= Available data =
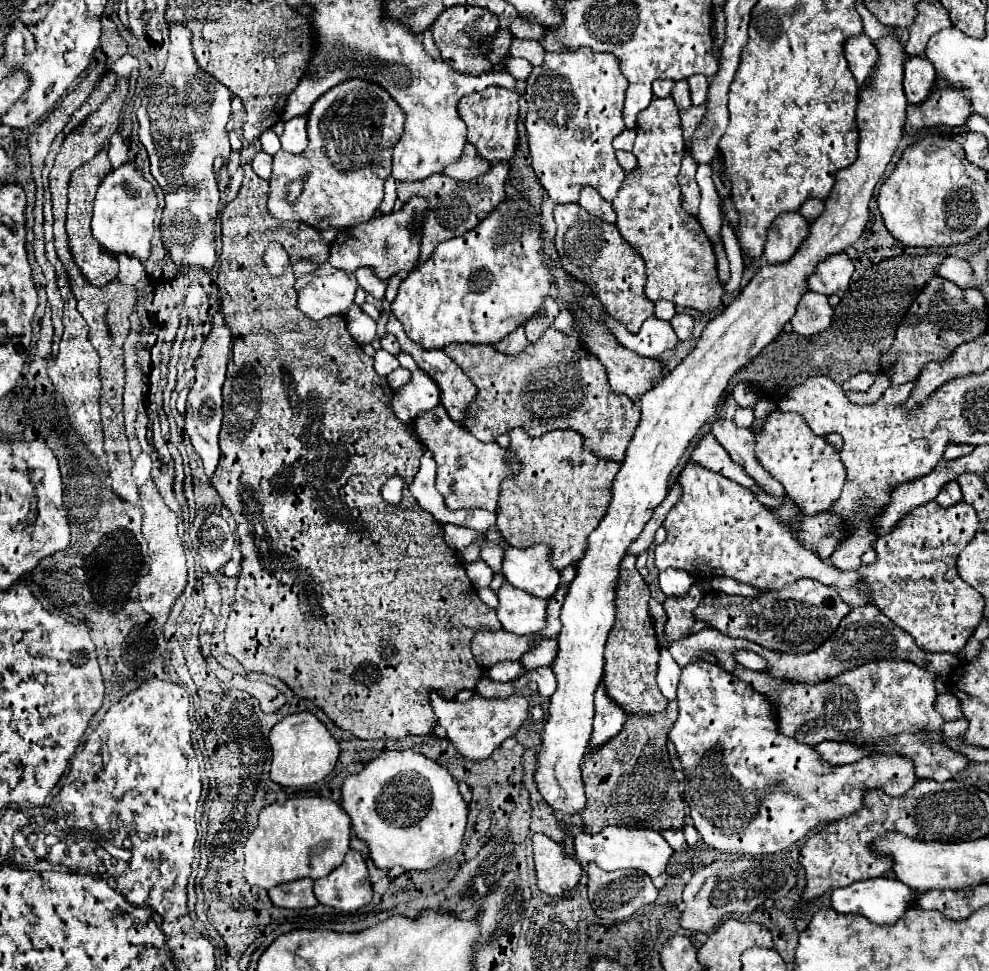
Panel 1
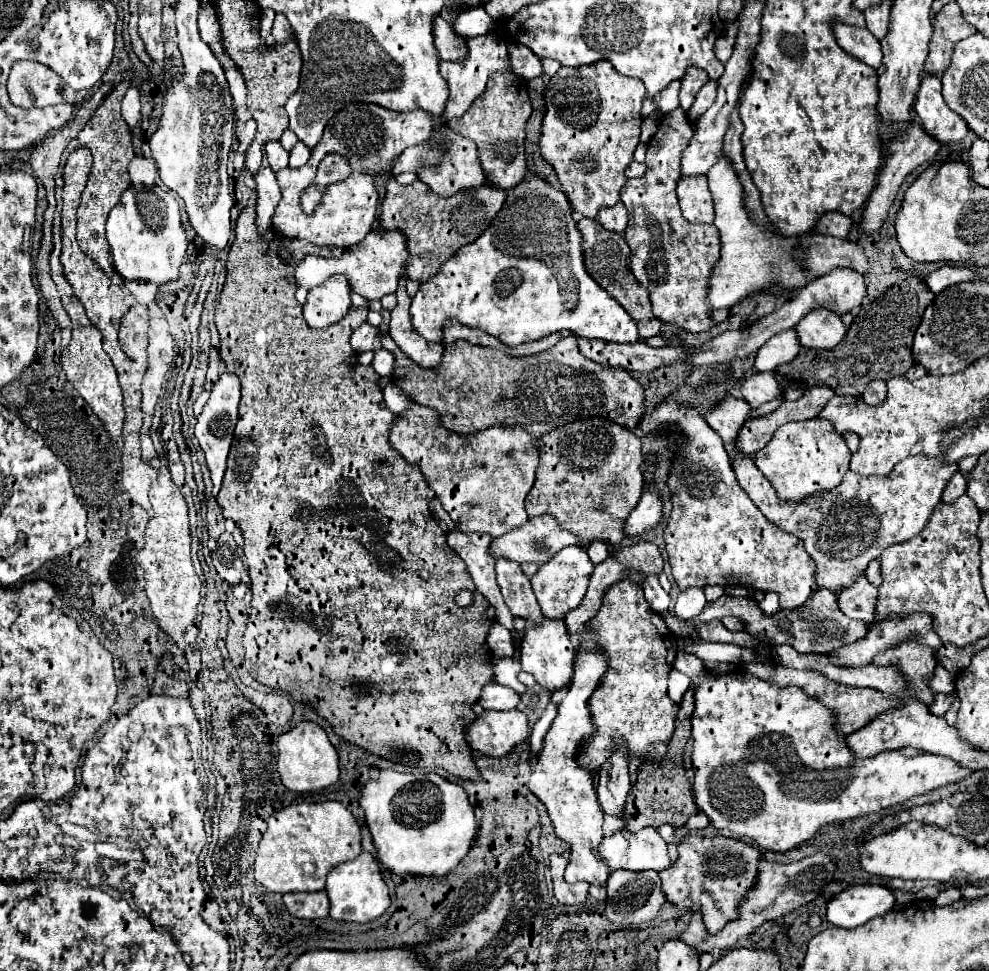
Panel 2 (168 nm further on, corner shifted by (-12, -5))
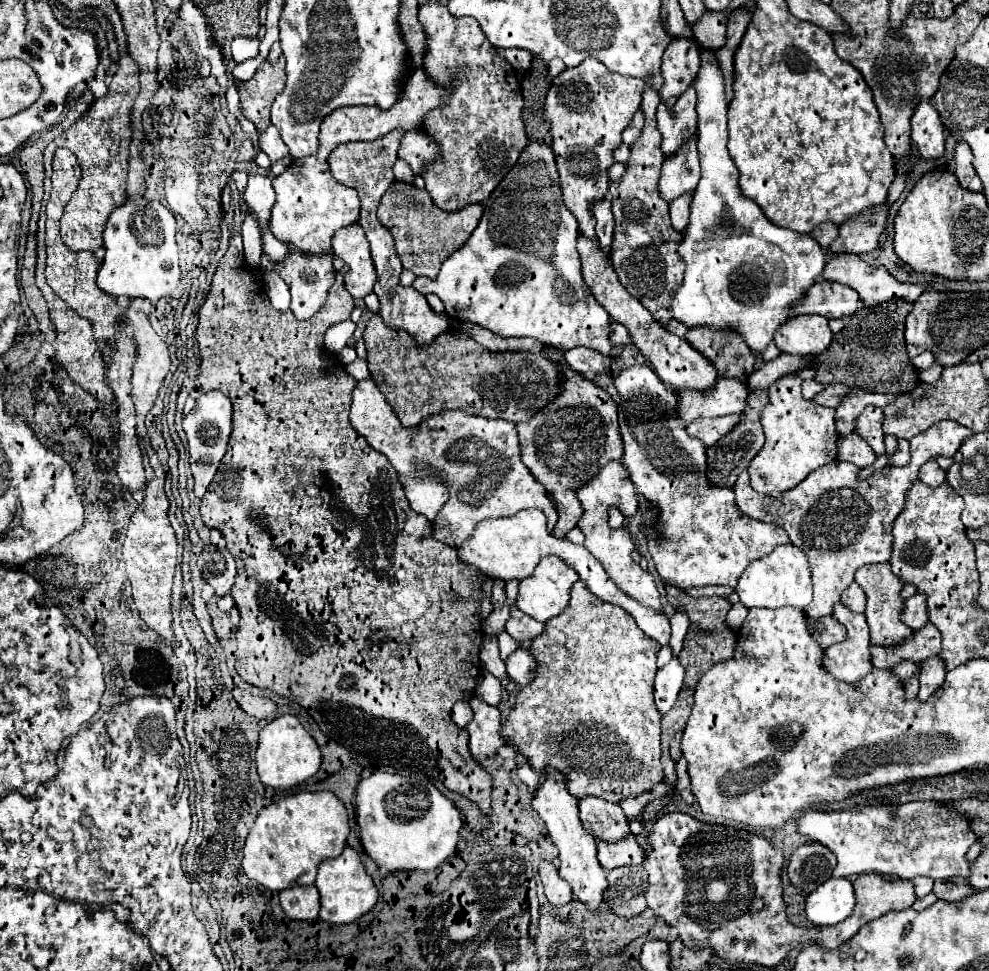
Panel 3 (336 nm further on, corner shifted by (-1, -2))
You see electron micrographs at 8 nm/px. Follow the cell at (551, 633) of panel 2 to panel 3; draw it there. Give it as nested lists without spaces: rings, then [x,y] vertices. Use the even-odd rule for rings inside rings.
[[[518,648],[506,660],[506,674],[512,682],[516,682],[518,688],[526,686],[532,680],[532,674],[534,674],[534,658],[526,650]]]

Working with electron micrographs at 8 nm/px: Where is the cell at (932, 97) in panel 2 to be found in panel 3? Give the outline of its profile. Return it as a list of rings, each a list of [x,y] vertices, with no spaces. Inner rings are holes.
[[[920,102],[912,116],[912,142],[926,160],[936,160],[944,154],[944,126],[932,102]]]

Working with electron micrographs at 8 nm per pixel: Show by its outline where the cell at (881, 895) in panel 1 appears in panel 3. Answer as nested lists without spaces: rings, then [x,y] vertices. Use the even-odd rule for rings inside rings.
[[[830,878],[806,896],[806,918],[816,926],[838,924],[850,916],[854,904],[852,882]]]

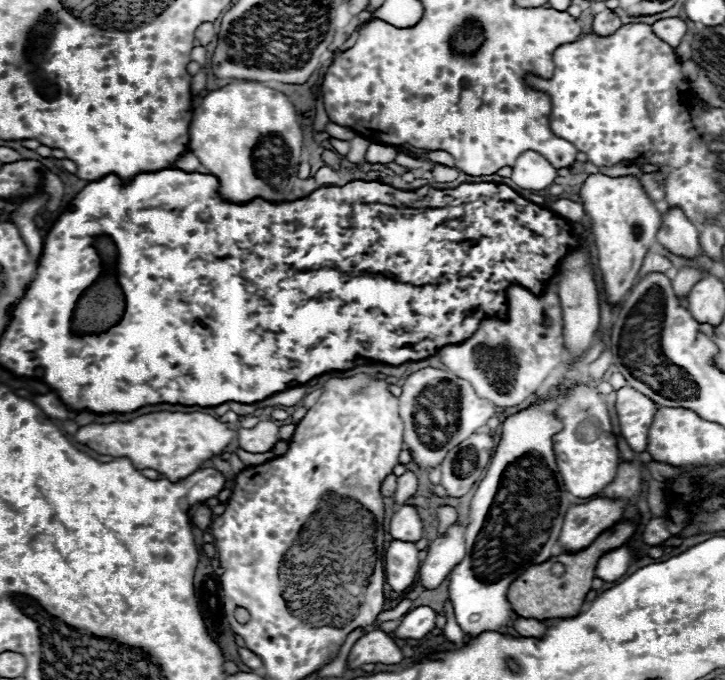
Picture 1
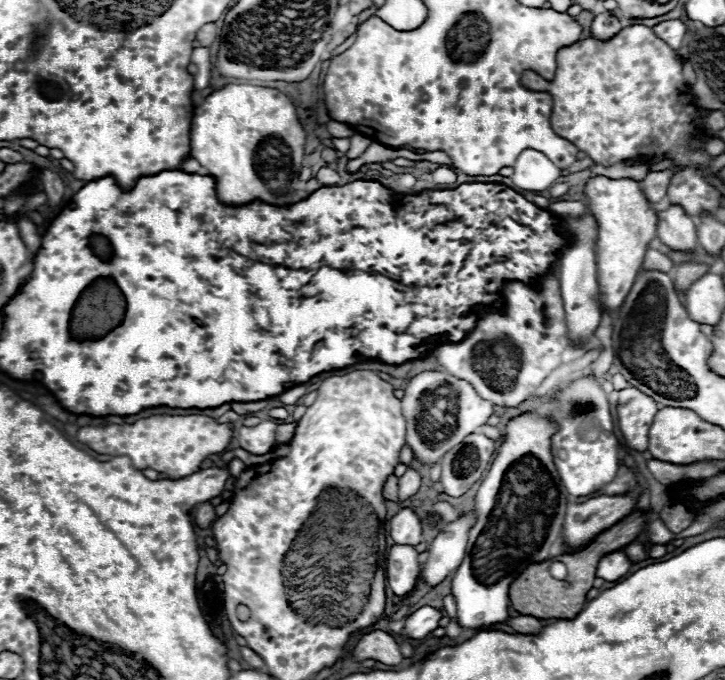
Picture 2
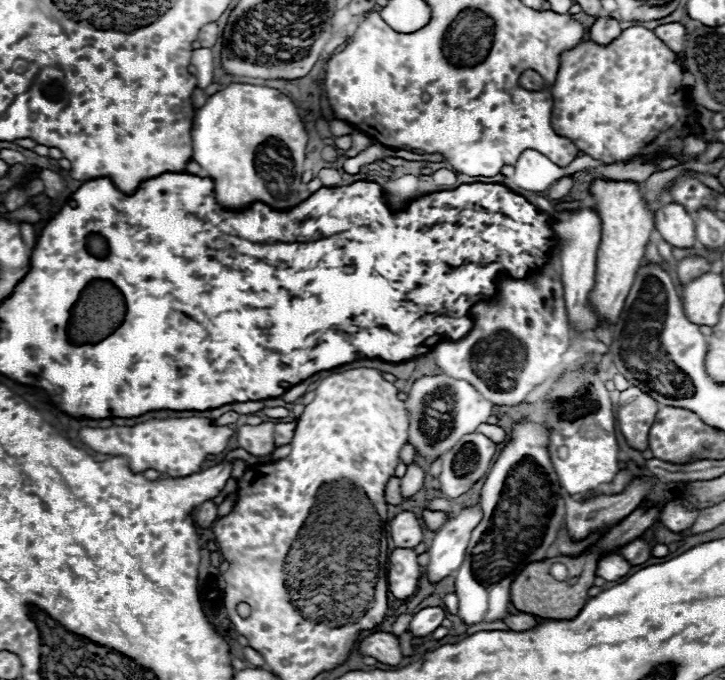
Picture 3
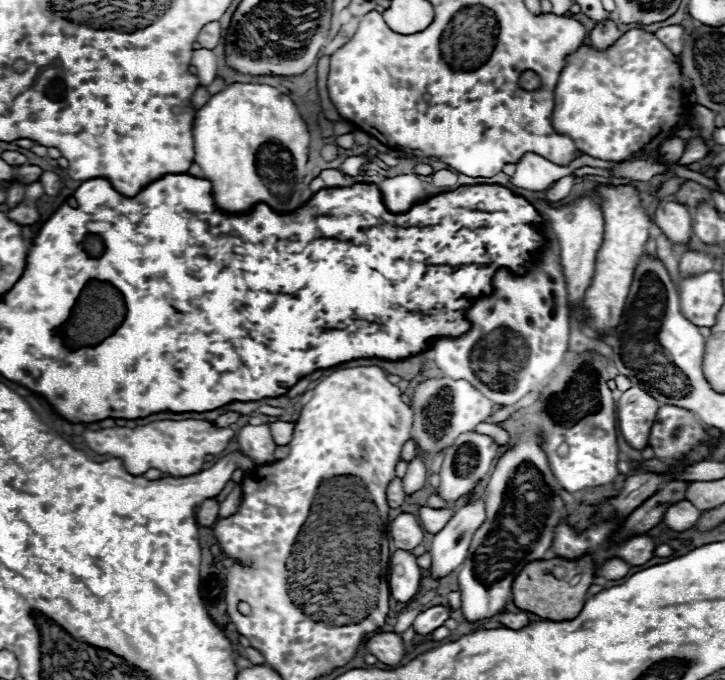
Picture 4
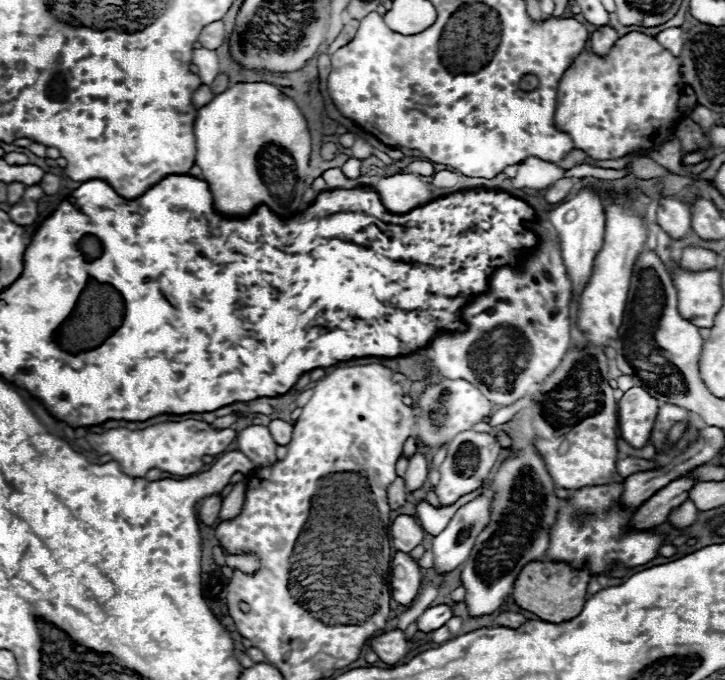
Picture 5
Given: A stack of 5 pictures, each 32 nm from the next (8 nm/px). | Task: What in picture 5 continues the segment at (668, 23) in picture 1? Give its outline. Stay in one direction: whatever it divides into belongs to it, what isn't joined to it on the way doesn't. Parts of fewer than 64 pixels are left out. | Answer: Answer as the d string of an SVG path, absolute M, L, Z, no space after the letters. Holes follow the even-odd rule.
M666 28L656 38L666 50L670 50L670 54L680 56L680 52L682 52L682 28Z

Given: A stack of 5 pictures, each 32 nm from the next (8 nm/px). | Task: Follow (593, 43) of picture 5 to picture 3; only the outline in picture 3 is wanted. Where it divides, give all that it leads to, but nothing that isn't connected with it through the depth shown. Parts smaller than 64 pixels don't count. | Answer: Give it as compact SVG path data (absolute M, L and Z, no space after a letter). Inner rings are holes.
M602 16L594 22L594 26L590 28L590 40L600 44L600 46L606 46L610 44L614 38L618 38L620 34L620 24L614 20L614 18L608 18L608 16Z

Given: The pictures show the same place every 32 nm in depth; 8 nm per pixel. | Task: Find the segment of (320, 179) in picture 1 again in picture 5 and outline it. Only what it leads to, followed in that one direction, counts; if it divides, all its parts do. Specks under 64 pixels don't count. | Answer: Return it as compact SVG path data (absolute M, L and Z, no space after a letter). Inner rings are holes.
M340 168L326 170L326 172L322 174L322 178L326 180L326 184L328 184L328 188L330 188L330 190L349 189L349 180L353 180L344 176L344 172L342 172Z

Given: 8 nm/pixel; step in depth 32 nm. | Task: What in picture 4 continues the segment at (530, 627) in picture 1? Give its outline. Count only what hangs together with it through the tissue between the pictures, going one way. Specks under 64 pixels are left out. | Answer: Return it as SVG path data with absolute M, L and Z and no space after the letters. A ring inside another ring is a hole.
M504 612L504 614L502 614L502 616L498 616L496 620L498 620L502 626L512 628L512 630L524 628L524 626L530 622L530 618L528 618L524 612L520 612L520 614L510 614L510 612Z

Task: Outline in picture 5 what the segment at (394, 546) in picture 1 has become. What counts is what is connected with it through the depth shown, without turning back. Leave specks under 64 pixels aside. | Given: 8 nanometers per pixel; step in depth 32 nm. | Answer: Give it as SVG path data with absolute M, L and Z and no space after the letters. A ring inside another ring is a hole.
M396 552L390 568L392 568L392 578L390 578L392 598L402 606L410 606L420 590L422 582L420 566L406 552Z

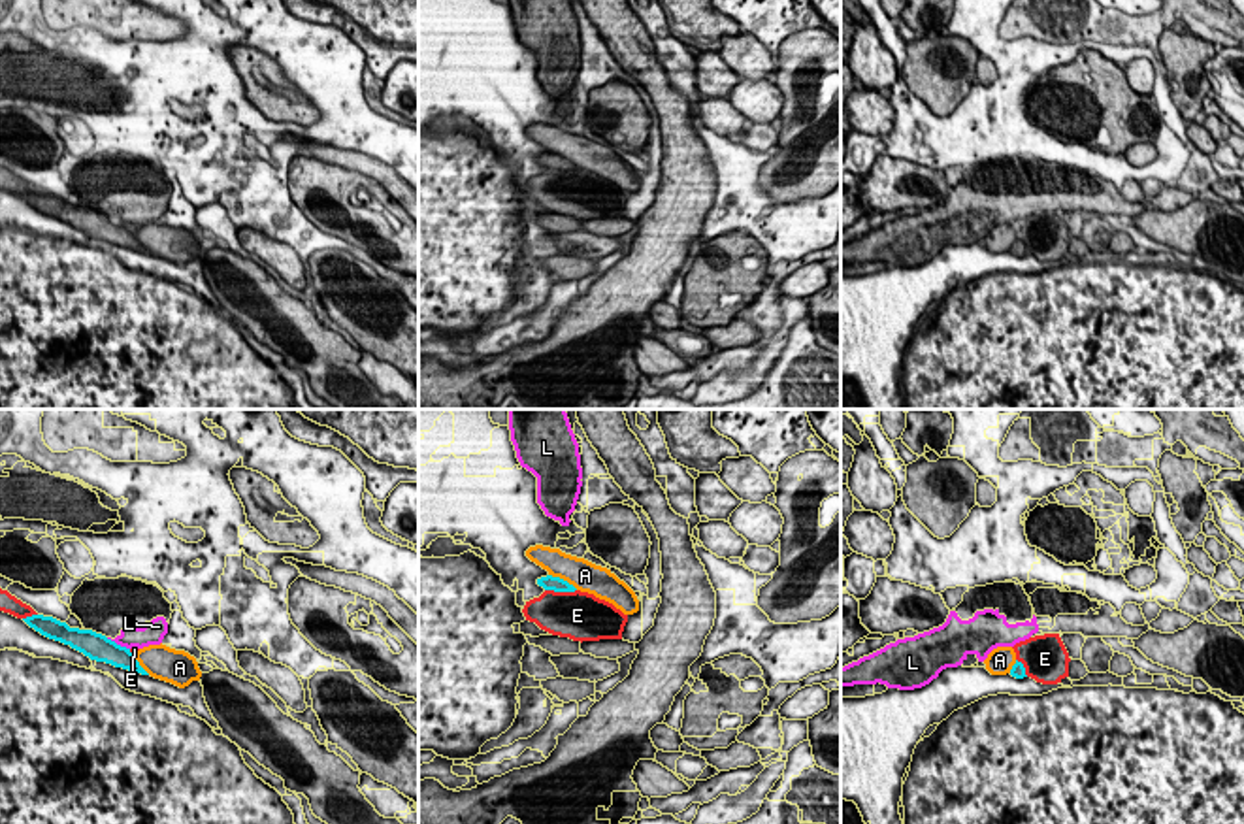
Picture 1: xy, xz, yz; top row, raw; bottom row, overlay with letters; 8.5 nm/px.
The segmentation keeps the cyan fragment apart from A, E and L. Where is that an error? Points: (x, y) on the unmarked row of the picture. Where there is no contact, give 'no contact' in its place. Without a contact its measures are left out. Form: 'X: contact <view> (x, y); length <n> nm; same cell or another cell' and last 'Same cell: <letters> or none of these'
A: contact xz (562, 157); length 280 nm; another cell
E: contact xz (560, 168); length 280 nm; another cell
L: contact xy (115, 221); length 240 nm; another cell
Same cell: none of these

= Try it =
Return the material exactly as it reads, though without the pictures it holds.

= Answer area =
Panel 1
Panel 2 (168 nm further on, corner shifted by (-12, -5))
Panel 3 (336 nm further on, corner shifted by (-1, -2))
You see electron micrographs at 8 nm/px. Follow the cell at (551, 633) of panel 2 to panel 3; draw it there. Give it as nested lists without spaces: rings, then [x,y] vertices. Use the even-odd rule for rings inside rings.
[[[518,648],[506,660],[506,674],[512,682],[516,682],[518,688],[526,686],[532,680],[532,674],[534,674],[534,658],[526,650]]]

Working with electron micrographs at 8 nm/px: Where is the cell at (932, 97) in panel 2 to be found in panel 3? Give the outline of its profile. Return it as a list of rings, each a list of [x,y] vertices, with no spaces. Inner rings are holes.
[[[920,102],[912,116],[912,142],[926,160],[936,160],[944,154],[944,126],[932,102]]]

Working with electron micrographs at 8 nm per pixel: Show by its outline where the cell at (881, 895) in panel 1 appears in panel 3. Answer as nested lists without spaces: rings, then [x,y] vertices. Use the even-odd rule for rings inside rings.
[[[830,878],[806,896],[806,918],[816,926],[838,924],[850,916],[854,904],[852,882]]]

Picture 1
Picture 2
Picture 3
Picture 4
Picture 5
Given: A stack of 5 pictures, each 32 nm from the next (8 nm/px). | Task: What in picture 5 continues the segment at (668, 23) in picture 1? Give its outline. Stay in one direction: whatever it divides into belongs to it, what isn't joined to it on the way doesn't. Parts of fewer than 64 pixels are left out. | Answer: Answer as the d string of an SVG path, absolute M, L, Z, no space after the letters. Holes follow the even-odd rule.
M666 28L656 38L666 50L670 50L670 54L680 56L680 52L682 52L682 28Z

Given: A stack of 5 pictures, each 32 nm from the next (8 nm/px). | Task: Follow (593, 43) of picture 5 to picture 3; only the outline in picture 3 is wanted. Where it divides, give all that it leads to, but nothing that isn't connected with it through the depth shown. Parts smaller than 64 pixels don't count. | Answer: Give it as compact SVG path data (absolute M, L and Z, no space after a letter). Inner rings are holes.
M602 16L594 22L594 26L590 28L590 40L600 44L600 46L606 46L610 44L614 38L618 38L620 34L620 24L614 20L614 18L608 18L608 16Z

Given: The pictures show the same place every 32 nm in depth; 8 nm per pixel. | Task: Find the segment of (320, 179) in picture 1 again in picture 5 and outline it. Only what it leads to, followed in that one direction, counts; if it divides, all its parts do. Specks under 64 pixels don't count. | Answer: Return it as compact SVG path data (absolute M, L and Z, no space after a letter). Inner rings are holes.
M340 168L326 170L326 172L322 174L322 178L326 180L326 184L328 184L328 188L330 188L330 190L349 189L349 180L353 180L344 176L344 172L342 172Z

Given: 8 nm/pixel; step in depth 32 nm. | Task: What in picture 4 continues the segment at (530, 627) in picture 1? Give its outline. Count only what hangs together with it through the tissue between the pictures, going one way. Specks under 64 pixels are left out. | Answer: Return it as SVG path data with absolute M, L and Z and no space after the letters. A ring inside another ring is a hole.
M504 612L504 614L502 614L502 616L498 616L496 620L498 620L502 626L512 628L512 630L524 628L524 626L530 622L530 618L528 618L524 612L520 612L520 614L510 614L510 612Z

Task: Outline in picture 5 what the segment at (394, 546) in picture 1 has become. What counts is what is connected with it through the depth shown, without turning back. Leave specks under 64 pixels aside. | Given: 8 nanometers per pixel; step in depth 32 nm. | Answer: Give it as SVG path data with absolute M, L and Z and no space after the letters. A ring inside another ring is a hole.
M396 552L390 568L392 568L392 578L390 578L392 598L402 606L410 606L420 590L422 582L420 566L406 552Z

Picture 1: xy, xz, yz; top row, raw; bottom row, overlay with letters; 8.5 nm/px.
The segmentation keeps the cyan fragment apart from A, E and L. Where is that an error? Points: (x, y) on the unmarked row of the picture. Where there is no contact, give 'no contact' in its place. Without a contact its measures are left out. Form: 'X: contact <view> (x, y); length <n> nm; same cell or another cell' and last 'Same cell: <letters> or none of these'
A: contact xz (562, 157); length 280 nm; another cell
E: contact xz (560, 168); length 280 nm; another cell
L: contact xy (115, 221); length 240 nm; another cell
Same cell: none of these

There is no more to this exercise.